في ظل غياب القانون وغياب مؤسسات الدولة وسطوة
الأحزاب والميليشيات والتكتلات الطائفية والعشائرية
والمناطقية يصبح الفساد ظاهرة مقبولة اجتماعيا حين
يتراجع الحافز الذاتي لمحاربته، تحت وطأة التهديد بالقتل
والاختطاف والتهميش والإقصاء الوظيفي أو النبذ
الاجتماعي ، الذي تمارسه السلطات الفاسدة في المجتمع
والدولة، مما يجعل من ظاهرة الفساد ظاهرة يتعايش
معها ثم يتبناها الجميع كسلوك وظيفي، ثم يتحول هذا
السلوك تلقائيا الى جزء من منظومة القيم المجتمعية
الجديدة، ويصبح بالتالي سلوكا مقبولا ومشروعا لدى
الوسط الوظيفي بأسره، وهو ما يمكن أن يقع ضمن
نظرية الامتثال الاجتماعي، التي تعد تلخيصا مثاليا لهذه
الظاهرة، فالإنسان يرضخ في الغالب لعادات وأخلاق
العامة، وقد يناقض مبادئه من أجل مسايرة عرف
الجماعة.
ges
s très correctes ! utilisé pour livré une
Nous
- - - -
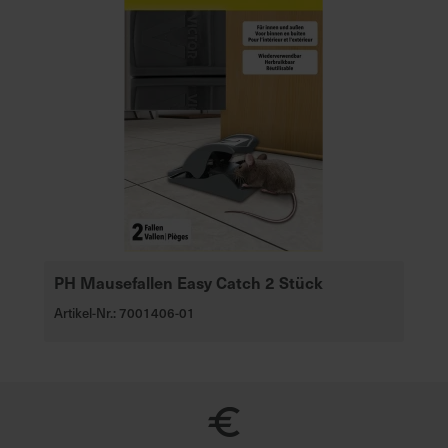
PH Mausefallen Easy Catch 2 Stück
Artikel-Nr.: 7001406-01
- - - -
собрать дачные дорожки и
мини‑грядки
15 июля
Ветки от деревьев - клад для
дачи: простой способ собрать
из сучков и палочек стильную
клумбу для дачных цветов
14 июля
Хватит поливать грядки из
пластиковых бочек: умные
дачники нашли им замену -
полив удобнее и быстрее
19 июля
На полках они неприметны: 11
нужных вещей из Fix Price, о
- - - -
> DETALLES DEL EJERCICIO: Extraiga de los registros cada línea en la que aparezca la cadena "грядки".

> RESPUESTA AL EJERCICIO:
мини‑грядки
Хватит поливать грядки из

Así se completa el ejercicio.